First, the court held that state officials' failure to consider provider cost in its rate-setting process violated 30A based on the Orthopaedic case described above. CMS argued for a different interpretation of 30A - one that would not require states to consider provider cost - and it insisted that its interpretation should receive deference. But the court rejected CMS's interpretation and argument for deference, in part, because of CMS's own inconsistency. It was particularly troubled by the fact that CMS was treating provider cost as irrelevant for determining whether the rates are too low to ensure equal access, but that in 2004 CMS argued the opposite position when it denied a state plan amendment by Alaska that would increase Medicaid rates. In that case, CMS denied the plan, in part, because of Alaska's failure to consider provider cost, and, ironically, CMS quoted language from the Ninth Circuit's Orthopaedic decision stating that "the requirements of 30A are ... not so flexible as to allow the [State] to ignore the costs of providing services." To take such apparently inconsistent positions without a rational explanation looks like precisely the kind of arbitrary action that does not warrant APA deference.
The court was also troubled by the state's failure to consider the kind of data necessary to accurately measure access. State officials measured access by counting the numbers of Medicaid providers that accepted at least one claim per year, but did not inquire into how many Medicaid patients these providers were able or willing to see, what kinds of services they could provide, or how this compared to the need of beneficiaries in a specific geographic area. Even CMS (through informal guidance and recent proposed rules) has made clear that this kind of analysis is inadequate, and that states should measure access based on patients' needs and a realistic picture of whether they can access services in a timely manner. Yet CMS approved the rate cuts, without acknowledging this failure or demanding further information.

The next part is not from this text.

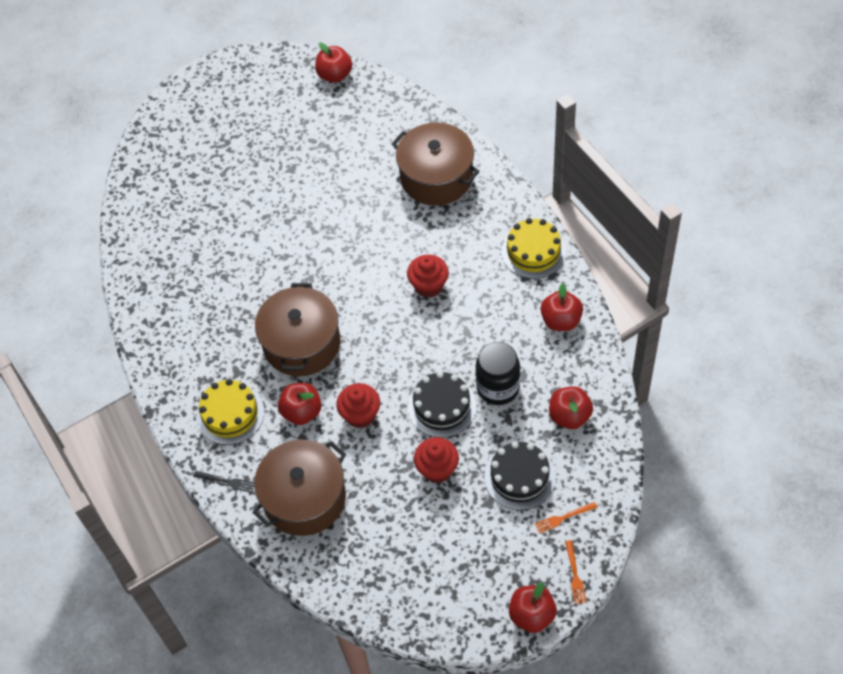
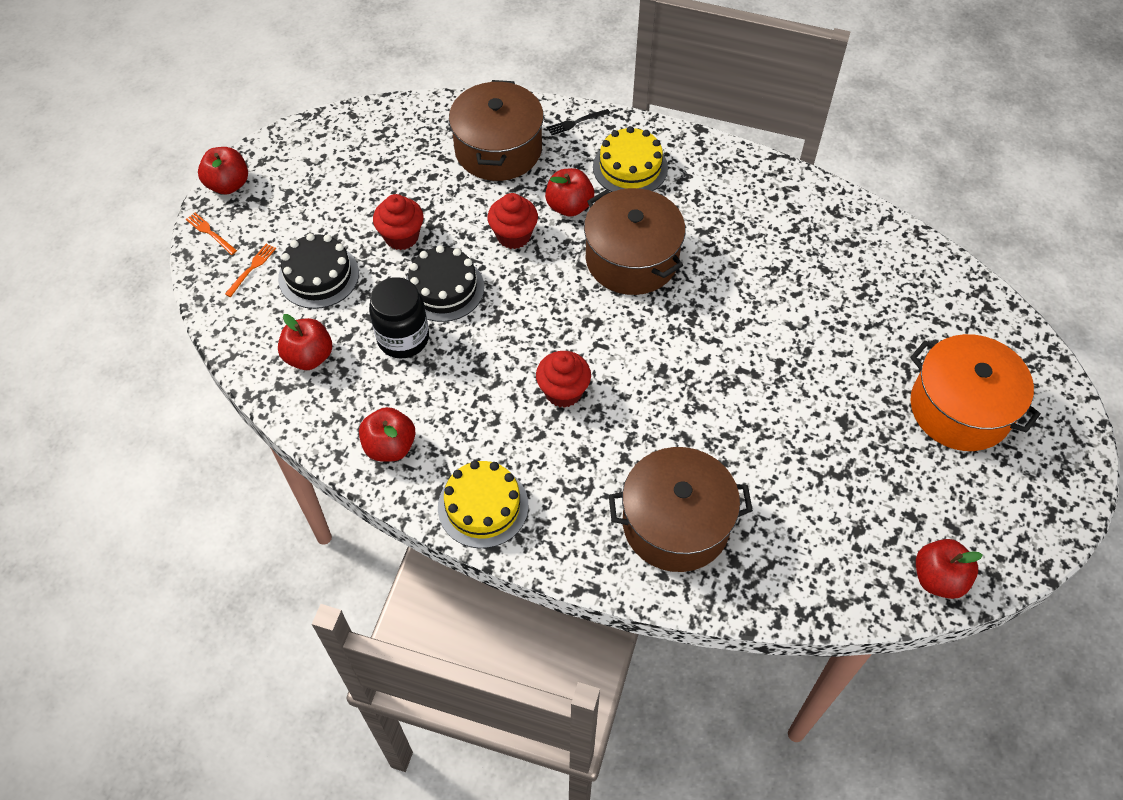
camera: 135 degrees right, 0 degrees up
(224, 135) = (960, 408): none -> orange pot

These recent cases illustrate that some courts continue to be troubled by what they view as arbitrary, capricious and inconsistent decision making by states and CMS, and that they will continue to take a hard look at agency decisions in order to determine whether deference is warranted. If I had to make a prediction, my guess would be that on remand the Ninth Circuit will be equally troubled by the actions of state officials and CMS, and that they will be just as vigilant as the district court in reviewing the agency's process before deciding whether deference is really warranted under the APA. This is why I think Douglas raises more questions than it answers: Douglas' suggestion that CMS approval will trigger deference by courts is not a new concept nor does it mandate a particular outcome because deference is not absolute.